### TAREFA A
Quais anos aparecem mencionados no trecho citado? Liste todos.

### TRECHO CITADO
· · ·
A o despedir-se do Senado, em dezembro de 1994, já presidente eleito, Fernando Henrique Cardoso assim definiu o centro de sua tarefa à frente do executivo federal: colocar um fim à chamada “era Vargas”. É, disse, “um pedaço do nosso passado político que ainda atravanca o presente e retarda o avanço da sociedade”. E, para não deixar dúvidas a respeito do que falava, completou: refiro-me “ao seu modelo de desenvolvimento autárquico e ao seu Estado intervencionista.”

Abria-se mais uma etapa, talvez a mais grave, da luta entre o liberalismo de setores das classes dominantes brasileiras, do imperialismo e do grande capital (hoje designado como neoliberalismo), e a necessidade de reformas profundas na estrutura da sociedade brasileira para atender aos anseios de nosso povo e às necessidades do país. Trata-se de uma disputa que acompanha todo o período independente de nossa história, que se aprofundou depois da proclamação da República. Disputa que, depois de 1930, com a emergência de novas forças políticas dominantes que passaram a controlar o governo federal, colocou-se em outro patamar.

Até 1930, o conflito entre as duas correntes manifestou-se principalmente no choque entre os que defendiam a necessidade de industrialização, contra os que defendiam a vocação agrícola do país e a integração da economia brasileira no mercado mundial como produtor de produtos coloniais. A partir de 1930, a correlação de forças muda e o sonho industrialista começa a tomar forma num modelo de desenvolvimento que ficou conhecido, mais tarde, como nacional-desenvolvimentismo, cuja expressão mais clara deu-se no segundo governo Vargas, a partir de 1951, e que preconizava o uso dos instrumentos do Estado para a promoção da infraestrutura necessária ao desenvolvimento de uma indústria brasileira de bens de capital vista como a base para a industrialização autônoma do país.

Era um quadro difícil em que os novos dominantes não tiveram forças, ou disposição política, para derrotar de vez a velha oligarquia – derrotada em 1930, mas não eliminada. O poder político passou a ter novos sócios e a orientação econômica adotada contemplou também os interesses dos industriais, ao lado dos interesses do latifúndio e do grande capital comercial. Mesmo assim a industrialização se aprofundou – apesar da resistência dos velhos livre cambistas ligados ao latifúndio e ao imperialismo.

Sob seu governo, foi marcante a intervenção estatal em favor da industrialização. Vargas também criou condições para a incorporação dos trabalhadores à vida política ao adotar uma legislação trabalhista (que incorporou antigas reivindicações operárias) e ao transformar os sindicatos em verdadeiros órgãos do Ministério do Trabalho no movimento operário (subordinando a atividade dos trabalhadores e orientando-as dentro dos estritos limites permitidos pelo modelo de desenvolvimento adotado).
· · ·
### ENTRADAS FORNECIDAS
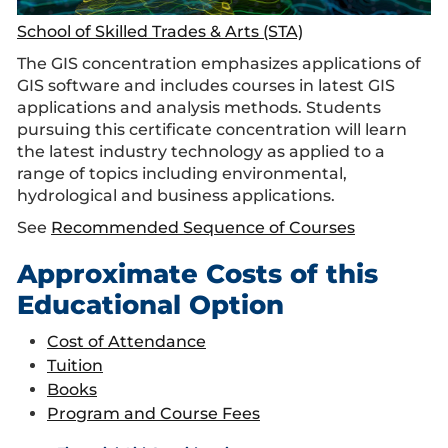
School of Skilled Trades & Arts (STA)
The GIS concentration emphasizes applications of
GIS software and includes courses in latest GIS
applications and analysis methods. Students
pursuing this certificate concentration will learn
the latest industry technology as applied to a
range of topics including environmental,
hydrological and business applications.
See
Recommended Sequence of Courses
Approximate Costs of this
Educational Option
Cost of Attendance
Tuition
Books
Program and Course Fees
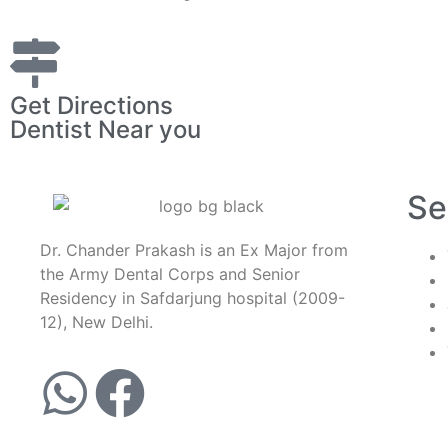
Get Directions
Dentist Near you
Se
Dr. Chander Prakash is an Ex Major from
the Army Dental Corps and Senior
Residency in Safdarjung hospital (2009-
12), New Delhi.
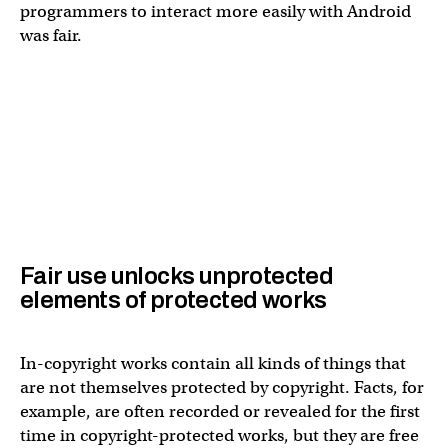
programmers to interact more easily with Android
was fair.
Fair use unlocks unprotected
elements of protected works
In-copyright works contain all kinds of things that
are not themselves protected by copyright. Facts, for
example, are often recorded or revealed for the first
time in copyright-protected works, but they are free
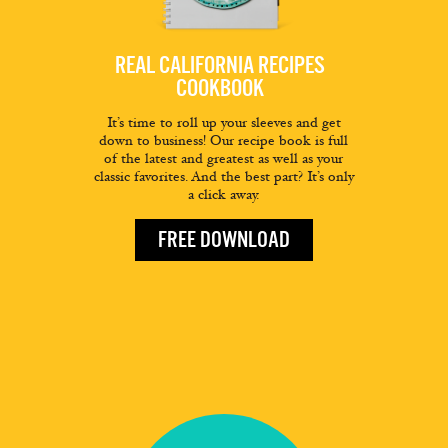
REAL CALIFORNIA RECIPES
COOKBOOK
It’s time to roll up your sleeves and get
down to business! Our recipe book is full
of the latest and greatest as well as your
classic favorites. And the best part? It’s only
a click away.
FREE DOWNLOAD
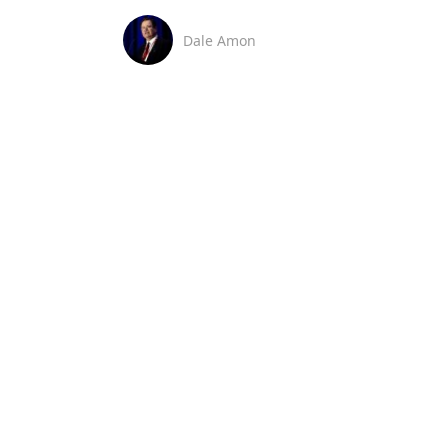
Dale Amon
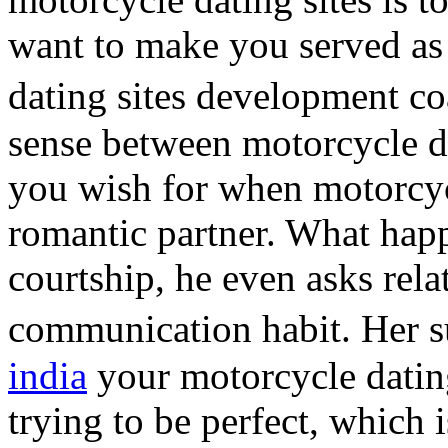
want to make you served as
dating sites development c
sense between motorcycle da
you wish for when motorcycl
romantic partner. What h
courtship, he even asks rela
communication habit. Her 
india
your motorcycle dating
trying to be perfect, which 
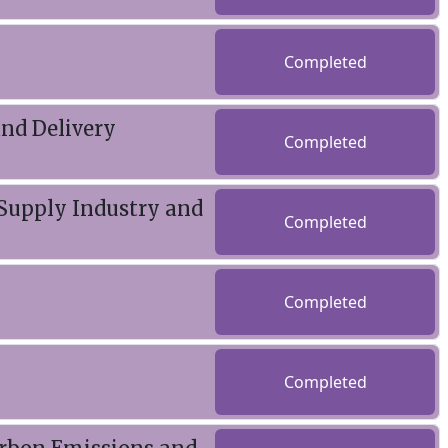
Completed
and Delivery
Completed
 Supply Industry and
Completed
Completed
Completed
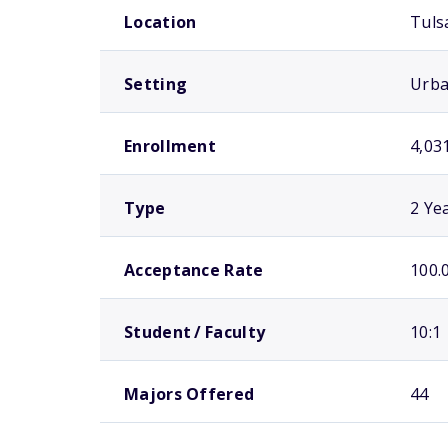
Location
Tuls
Setting
Urb
Enrollment
4,03
Type
2 Ye
Acceptance Rate
100.
Student / Faculty
10:1
Majors Offered
44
· · ·
### TAREFA B
Repita fielmente, linha por linha, o texto de todas as entradas acima, sem incluir as imagens na resposta.

### RESOLUÇÃO A
1994, 1930 e 1951.

### RESOLUÇÃO B
School of Skilled Trades & Arts (STA)
The GIS concentration emphasizes applications of
GIS software and includes courses in latest GIS
applications and analysis methods. Students
pursuing this certificate concentration will learn
the latest industry technology as applied to a
range of topics including environmental,
hydrological and business applications.
See
Recommended Sequence of Courses
Approximate Costs of this
Educational Option
Cost of Attendance
Tuition
Books
Program and Course Fees
Get Directions
Dentist Near you
Se
Dr. Chander Prakash is an Ex Major from
the Army Dental Corps and Senior
Residency in Safdarjung hospital (2009-
12), New Delhi.
programmers to interact more easily with Android
was fair.
Fair use unlocks unprotected
elements of protected works
In-copyright works contain all kinds of things that
are not themselves protected by copyright. Facts, for
example, are often recorded or revealed for the first
time in copyright-protected works, but they are free
REAL CALIFORNIA RECIPES
COOKBOOK
It’s time to roll up your sleeves and get
down to business! Our recipe book is full
of the latest and greatest as well as your
classic favorites. And the best part? It’s only
a click away.
FREE DOWNLOAD
Dale Amon
want to make you served as
dating sites development c
sense between motorcycle da
you wish for when motorcycl
romantic partner. What h
courtship, he even asks rela
communication habit. Her 
india
your motorcycle dating
trying to be perfect, which 
Completed
and Delivery
Completed
 Supply Industry and
Completed
Completed
Completed
Location
Tuls
Setting
Urb
Enrollment
4,03
Type
2 Ye
Acceptance Rate
100.
Student / Faculty
10:1
Majors Offered
44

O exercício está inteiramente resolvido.